JB: All these core pieces were created by Mi’kmaq people between the 1700s all the way up to our current time. But a lot of them were created as a means to put food on your table, and they were made in response to European trade, settler trade, coming in and wanting to have pieces of culture and our designs to bring back home. So Mi’kmaq makers—primarily women—would sit together in community, around a kitchen table, and create these porcupine quill pieces. Oftentimes they were seat back covers or placemats or wall hangings. They were doing all these pieces for trade as souvenirs, as a way to put food on the table because it was the only thing Indigenous people were able to do. We weren’t allowed to work in the workforce at the time. It was a way to make and create and sustain.
A lot of my work goes between the worlds of fine art and more of a consumer-based design background. So OCAD thought it would be great for the students and community around to see the melding of both fine art and design. As you see, they are very color based and they are quite geometric, which is all embedded in the traditional porcupine quill designs themselves. So going back to the 1830s, our porcupine quills were hot pink, fluorescent greens, and all these different colors. So that’s where I pull a lot of inspiration for those pieces.
WW: What was the process like, starting with these community belongings, and having your paintings extend outward from them?
JB: I can’t take the quillwork pieces out of the museum to work on my paintings. I get to visit with them if I’m lucky. The first time I actually physically saw those pieces was the day we installed them. I was given these high-res photos that I printed to the millimeter on photo paper. I placed them on a backing, and then I started to elaborate on the design and communicate between centuries. The magic happens when you get in the space and you finally get the core piece in your hands, and you can lay it on top of the painting and they line up.
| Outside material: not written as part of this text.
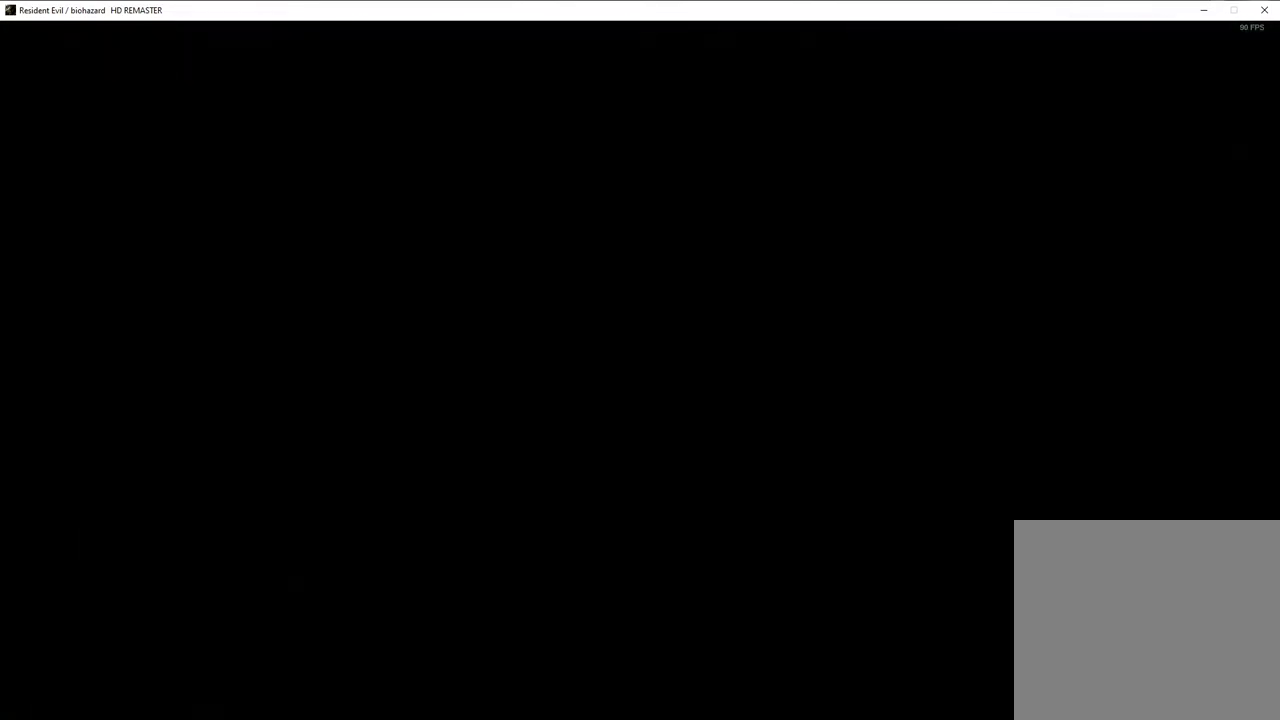
{"buttons": [], "left_stick": "down", "right_stick": "center", "events": []}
That’s the magic in the show for me, getting to be surrounded by these ancestor artists. And allowing them to tell me what to do.
I look at them as stories. Because the impact of colonization on our people and oral traditions and our populations have been decimated, a lot of these stories and a lot of these meanings are yet to be found again. This has been for me a way to help give meaning back to some of these pieces. I don’t look at it as if it’s linear.
A lot of the time, these community belongings are stuck in a glass case, or stuck in a drawer, and nobody looks at them for forty to fifty years. To give them a chance to have a new life is very important to my practice.
Historically, a lot of folks of color don’t feel comfortable in galleries. They weren’t made for them. So, if I can create a way for them to feel more comfortable and visit and spend time in the gallery, that’s my job done. This is what I want to do.